TEHRAN BLOG: The outsider, Abdolnaser Hemmati

TEHRAN BLOG: The outsider, Abdolnaser Hemmati
Abdolnaser Hemmati will have his work cut out persuading enough moderates and reformists to vote given the dismay at the barring of leading candidates from the presidential race. / Tasnim news agency.
By bne IntelIiNews June 5, 2021

Unless there’s a last minute change of heart from the powers that be in Iran, the leading moderates who planned to mount challenges for the presidency in the upcoming June 18 election will remain excluded from the race. That will leave those Iranians who still plan to place a vote in the contest for somebody other than a religious  hardliner searching for an acceptable candidate.

One outsider who earned a surprising amount of attention and airtime in the past week is Abdolnaser Hemmati—an economist and politician who has run the Central Bank of Iran (CBI) for the past three years—who appears to be in the midst of an eyecatching and rapid transformation from dull banking technocrat to Iranian champion of free speech.

Hemmati this week scored a public relations win with the more liberal-minded constituencies in Iran when his wife Sepideh Shabestari appeared in an interview on state television espousing her capable husband while not wearing the obligatory chador expected of potential first ladies (see social media post below).

The seemingly innocuous move caused some waves in Iranian society, with many people taking notice of the low-profile moderate candidate for the first time. And for those looking to Hemmati to further disrupt the hardliners’ seemingly little-hindered path towards taking the 13th presidency, they didn’t have long to wait.

On June 1, Hemmati—who was dismissed from his central bank post when his presidential candidacy was confirmed given possible conflicts of interest—was expected to present the first of several election broadcasts that he is entitled to air on state TV, but his submission was blocked by Islamic Republic of Iran Broadcasting (IRIB) for “being late”.

Hemmati, who turns 65 next week, was quick to take to social media to blast the broadcaster for blocking his campaign material. As it happens, Hemmati was deputy head of the TV station in the early 1990s. Critics wondered at how even his previous pull with IRIB was not enough to shift what they took as a censorship barrier.  

Old links to Rafsanjani

Hemmati was previously a member of Iran’s “modern right” and “reformist-centrist” party Kargozaran (Executives of Construction Party). The party was seen as close to former president and pragmatic Islamic conservative Akbar Hashemi Rafsanjani—Rafsanjani, who died in 2017, was president between 1989 and 1997, supporting a capitalist free market approach to the economy—and Hemmati’s long-time connection with the Rafsanjani family could help the banker make his way into the public consciousness of those Iranians who remember the Rafsanjani period with rose-tinted spectacles.

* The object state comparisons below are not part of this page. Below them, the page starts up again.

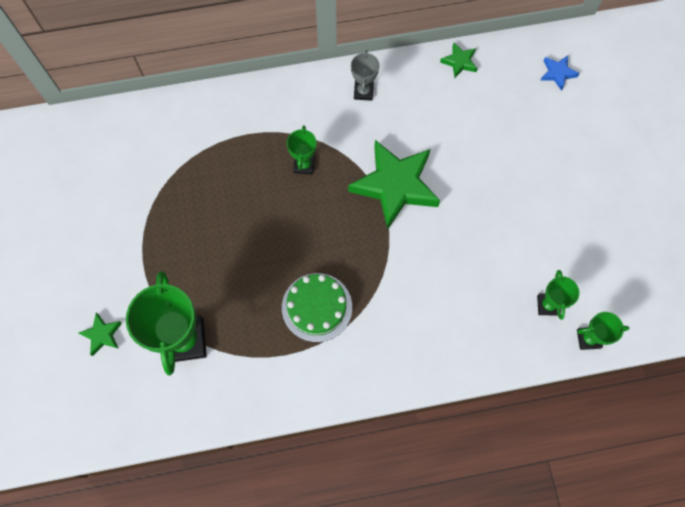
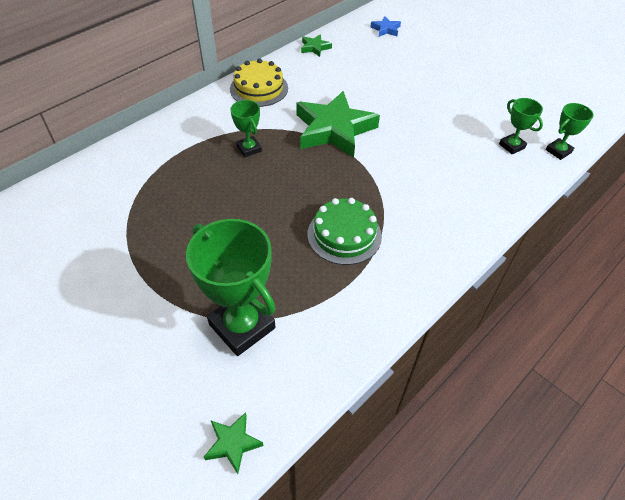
camera: 35 degrees left, 20 degrees down
(102, 335) = (147, 371): green star -> green star (232, 443)
(363, 92) = (259, 88): grey trophy -> yellow cake

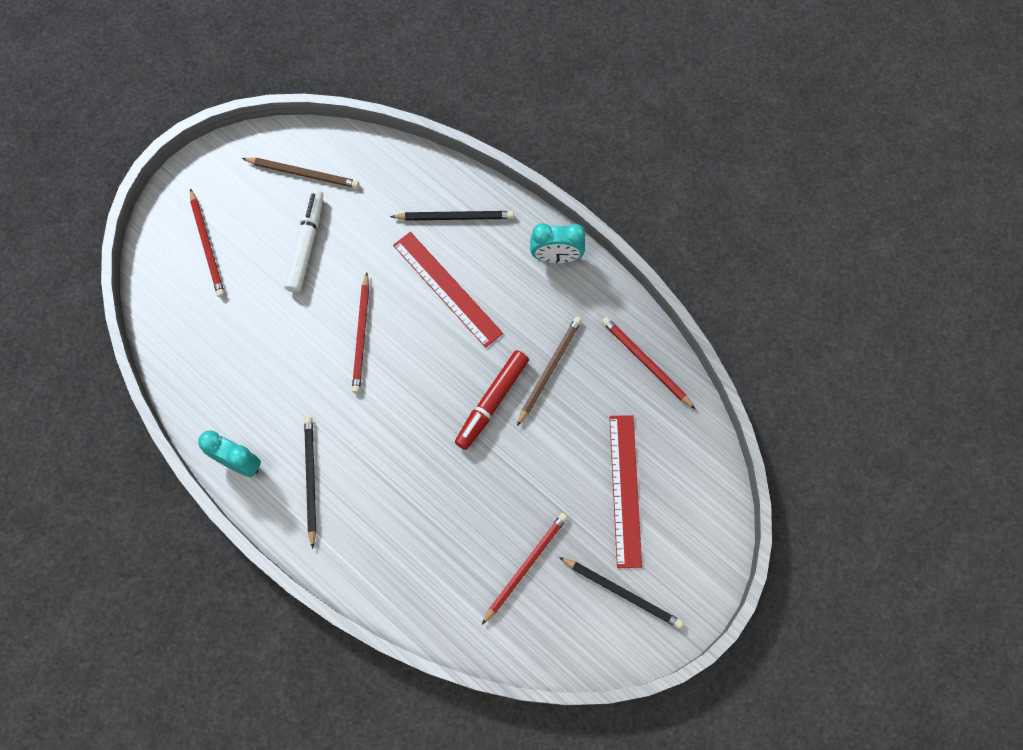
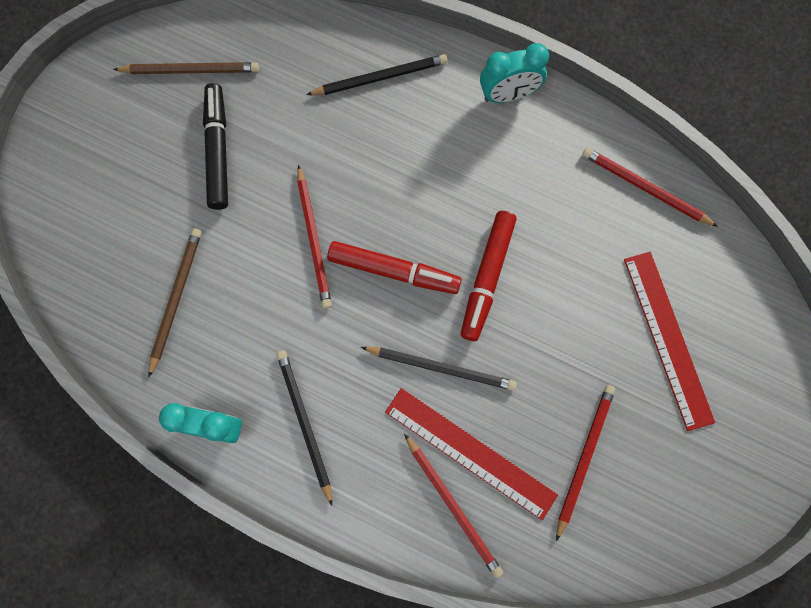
camera: 15 degrees left, 5 degrees up
(207, 245) = (102, 180): red pencil -> red pencil (453, 506)
(306, 244) = (218, 150): white marker -> black marker
(418, 377) = (394, 271): none -> red marker
(447, 288) = (396, 161): red ruler -> red ruler (470, 452)
(549, 369) = (540, 223): brown pencil -> brown pencil (176, 299)
(622, 593) = (702, 458): black pencil -> black pencil (441, 368)

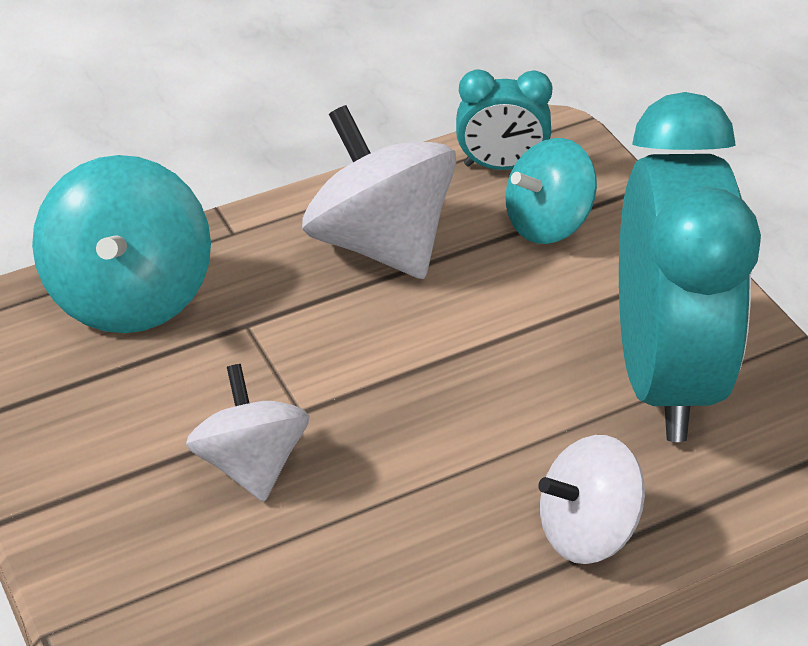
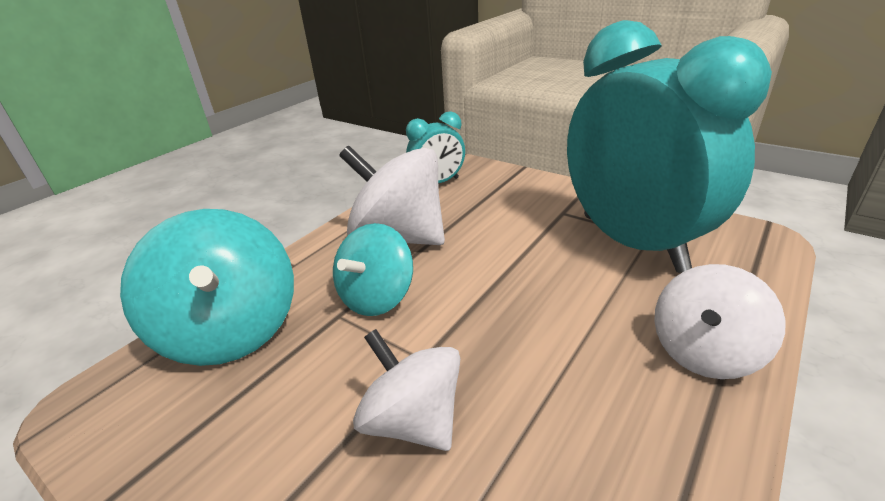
camera: 25 degrees left, 10 degrees down
(548, 223) = (488, 197): turquoise spinning top -> turquoise spinning top (377, 297)

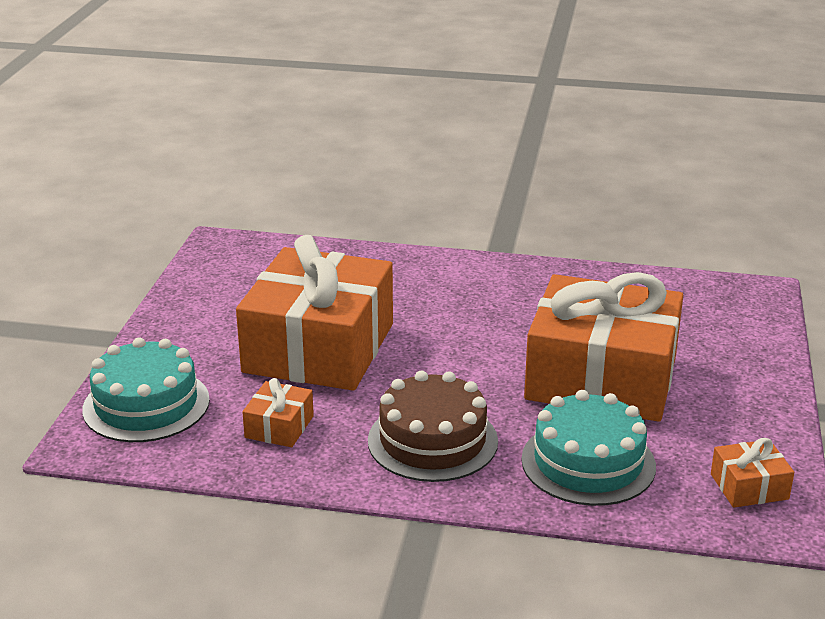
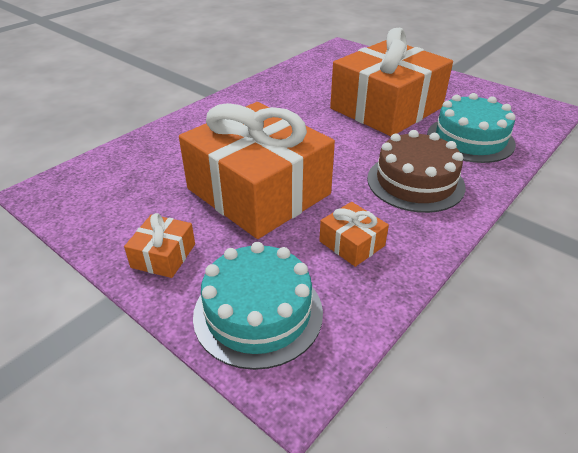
camera: 60 degrees left, 10 degrees up
(749, 486) = (514, 106): orange gift -> orange gift (163, 255)

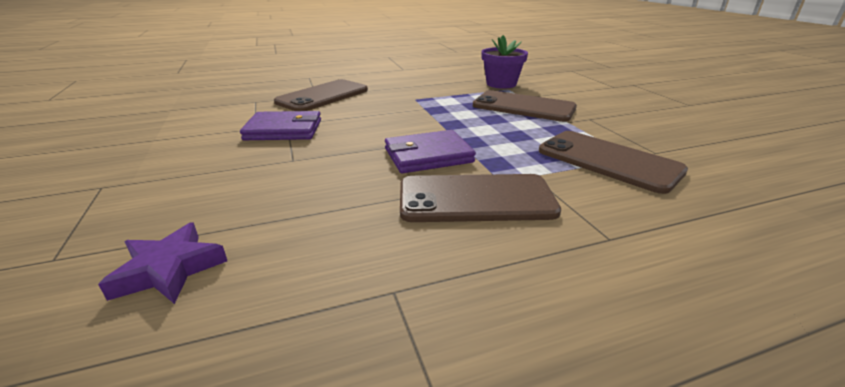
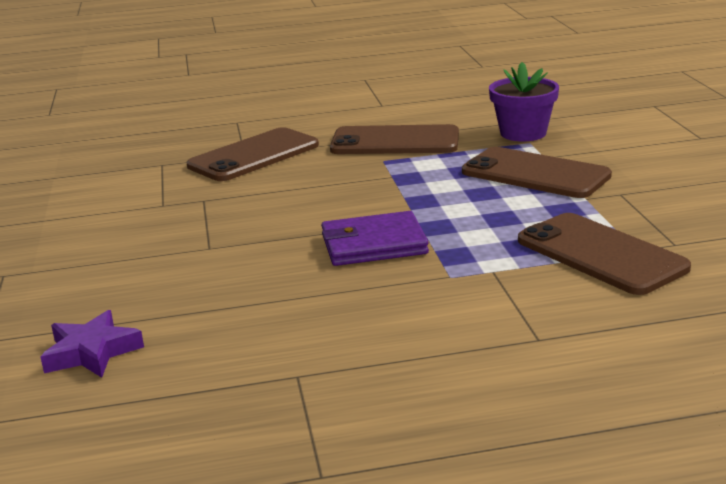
camera: 10 degrees right, 5 degrees down
(284, 130) = (199, 208): purple wallet -> none
(476, 199) = (411, 296): brown phone -> brown phone (395, 142)

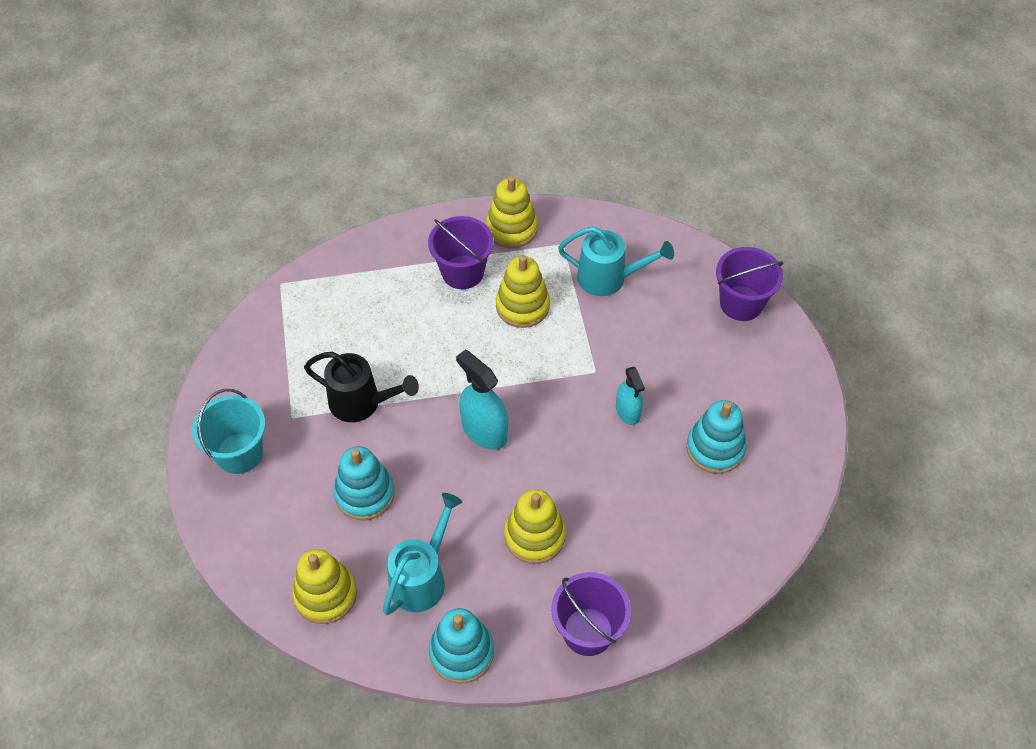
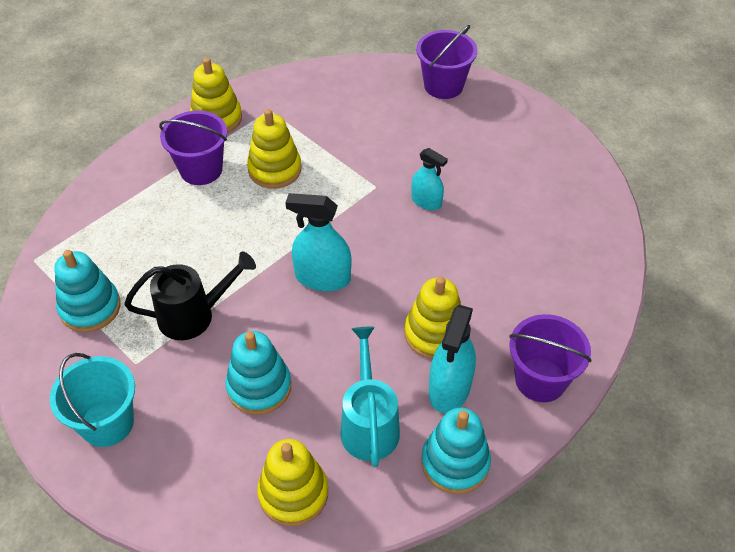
camera: 35 degrees left, 5 degrees down
(508, 590) = (449, 388): none -> turquoise spray bottle
(609, 278) = (328, 116): turquoise watering can -> none
(715, 448) = (514, 192): turquoise stacking toy -> turquoise stacking toy (90, 308)

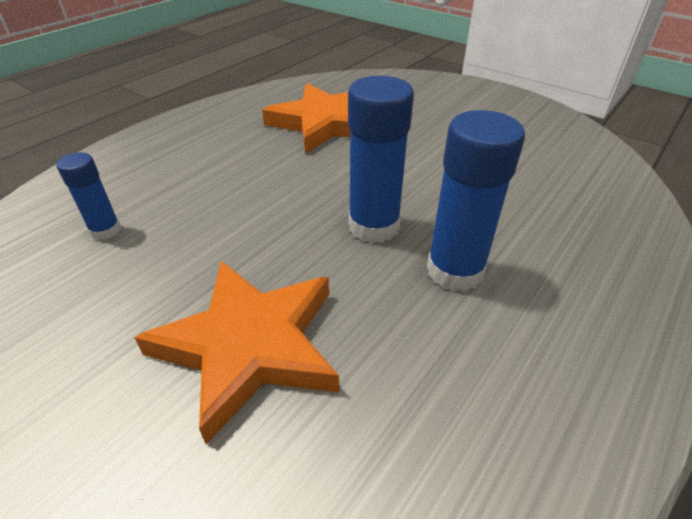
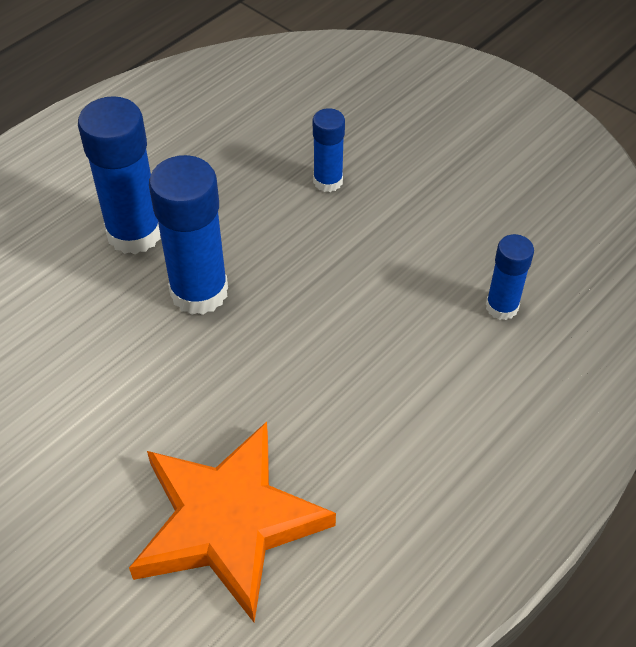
camera: 175 degrees left, 10 degrees up
(250, 345) = (328, 181): orange star -> blue glue stick

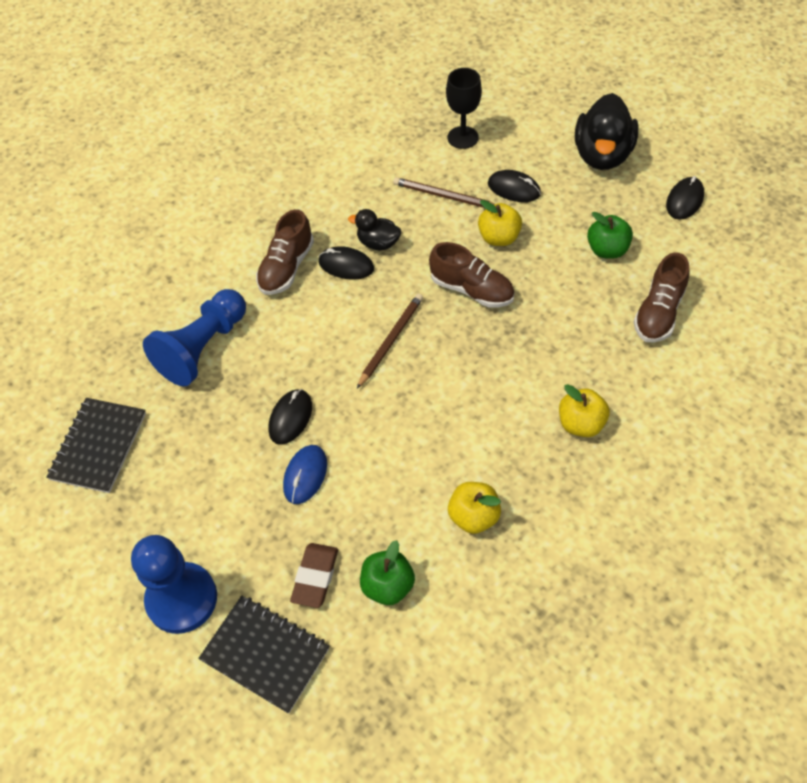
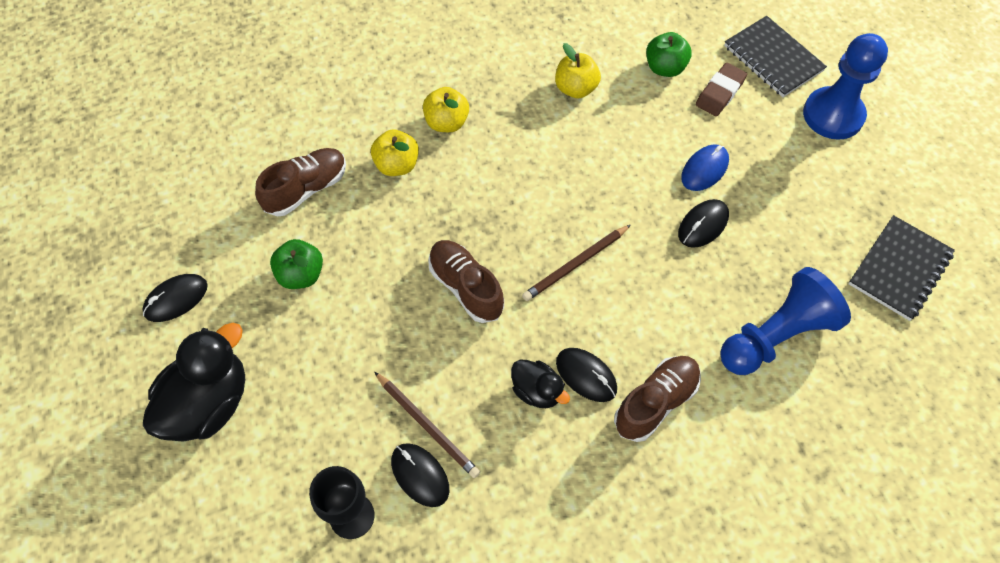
camera: 160 degrees left, 5 degrees up
(499, 238) = (400, 339): yellow apple -> yellow apple (397, 165)
(514, 189) = (342, 400): black mouse -> black mouse (420, 475)

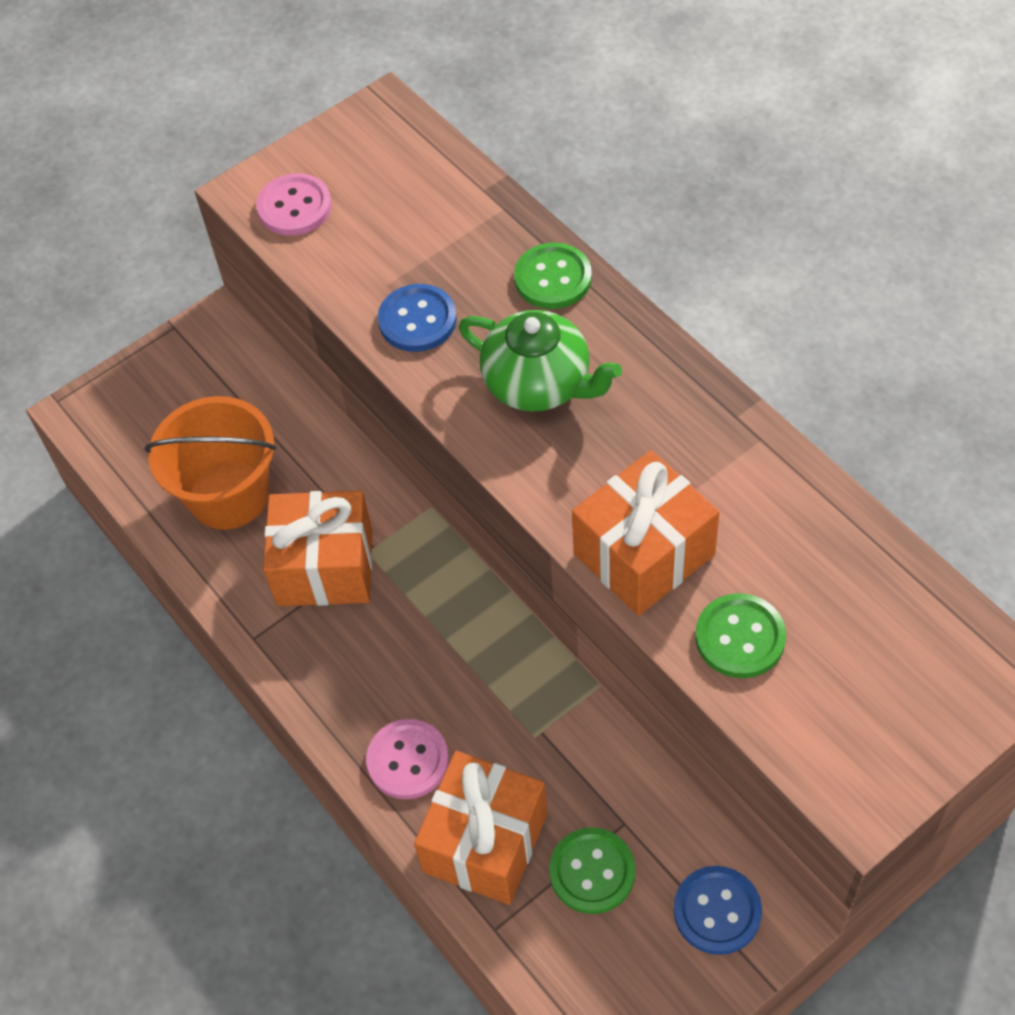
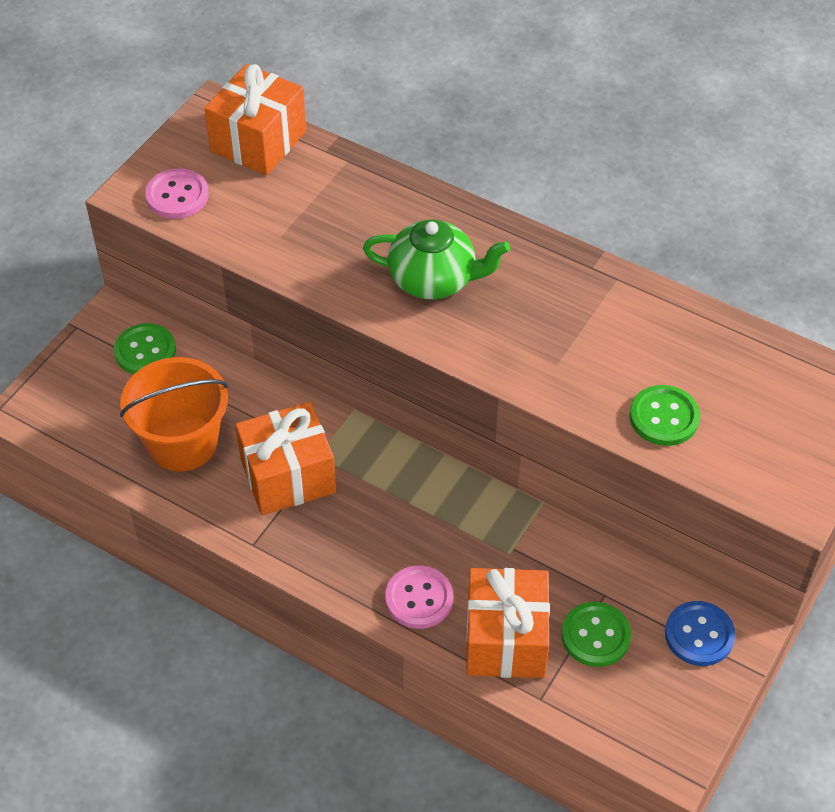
camera: 25 degrees left, 5 degrees down
(417, 320) = (317, 256): blue button -> none
(553, 278) = (409, 202): green button -> green button (145, 351)
(644, 554) = (568, 379): orange gift -> orange gift (258, 141)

Hemmati’s newly set up Twitter account adds to his growing list of social media outreach platforms. He is already known as active on Instagram and the audio social media app Clubhouse. On the latter, he has entered into conversations with journalists and like-minded liberal types, insisting that he should be viewed as a reformist and stating that he has a slate of major economic reforms planned for Iran.

In his latest poke at Ebrahim Raisi—the chief of Iran’s judiciary who is seen as the hardliner most likely to succeed the pragmatic moderate Hassan Rouhani as president—Hemmati challenged the frontrunner to unblock Twitter in Iran as he is the only person in Iran—apart from Supreme Leader Ayatollah Ali Khamenei—with the authority to make that move. As things stand, great numbers of Iranians access it via a virtual private network (VPN).  

As part of his presidential campaign, Hemmati has said he would as president target policy to assist the low-income deciles.

“The lower three deciles of our society are people who are under a lot of economic pressure and I will pay special attention to them. In order to be able to target and redistribute subsidy resources, we must pay special attention to the low-income classes,” Mehr News Agency on May 31 reported him as saying.

A universal basic income for the low-income deciles is part of Hemmati’s plan for winning over voters, including a handout equivalent to around $40 a month.

Odds remain rather long

The odds on Hemmati winning the presidency, however, remain rather long. Many people fear that the time of Raisi—who was trounced by Rouhani in the 2017 election—has come, especially given the manoeuvre by the election vetting body to remove the top moderates from the ticket. Hemmati has actually achieved something of a whirlwind of support in just the past week alone, but there is an overwhelming fear that millions will not turn up at the polling stations because of the terribly narrow field of candidates permitted by the theocratic apparatus that keeps elections and the government on a leash.

But if Iran’s tumultuous history of elections is anything to go by, even when the deep state has a preferred candidate, upsets like the 2005 victory of conservative and populist Mahmoud Ahmadinejad can happen. If Hemmati rallies the moderates, reformists and liberals behind him and gets the word out in time, he just might deny Raisi at the last.